Perhaps the best combo-mode success came with honey-soy chicken thighs. After muddling my way through the poorly written recipe and stealing a few techniques and cooking temperatures from other recipes, they came out exceedingly well. They were tender and moist, with a crispy flavorful exterior, perhaps the best thing I made in the GoWise.

As with all smart kitchen appliances with apps, I was skeptical of GoWise’s. Not to gloat or anything, but my opinion did not change here. I cringed when I noticed more one-star than five-star reviews in the app store, and little in between. The featured review happened to mention the biscuit recipe was “wrong.” I pulled up the app, figuring the company must have corrected whatever it was by now, but no. The ingredients do not call for butter, but the first line of the procedure does. Due diligence done, I deleted the app.

Modern Conveniences

Despite this, I enjoyed my time with the GoWise. It cooked well enough and is pleasingly quiet. I love that the basket and tray are dishwasher-safe. No need to muck up that simplified ethos with five minutes of standing over the sink scrubbing out crusty bits! Though there were plenty of duds, I appreciated that it comes with 100 recipes, especially the ones that help users take advantage of the steaming and combo-cooking functions. I would have been much more interested in the whole thing if I could have controlled the heat during the steam cycle. You can do a lot of interesting stuff in a “regular” steam oven, but pegging the temperature at 212 really hamstrings the fun you could have with it.

Photograph: Amazon

The bigger problem with this air fryer is shared with all dedicated air fryers: They only do one thing (or, in this case, two), take up a ton of counter space, and have surprisingly little space for cooking.

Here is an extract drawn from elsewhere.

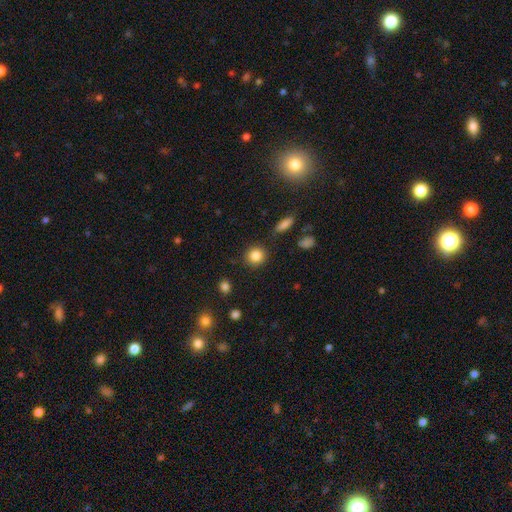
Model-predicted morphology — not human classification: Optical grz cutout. It shows a smooth galaxy with no disk features (85%) that is round (90%). Merging: none (88%).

If you like air frying, use the convection setting you may have on the built-in oven you already own, or make sure the next built-in you buy has it.

If you really want a countertop air fryer, get the toaster-oven style, so you can air fry, bake, broil, or toast, with a more ample space. (Yes, the toaster-oven style has an even larger footprint, can be harder to clean, and takes a little longer to heat up, but still.) If you're convinced you want a stand-alone air fryer, the GoWise is OK. The company should first sunset the app as an act of mercy. Just grab a copy of Air Fryer Perfection instead of the company’s recipe book and have some fun.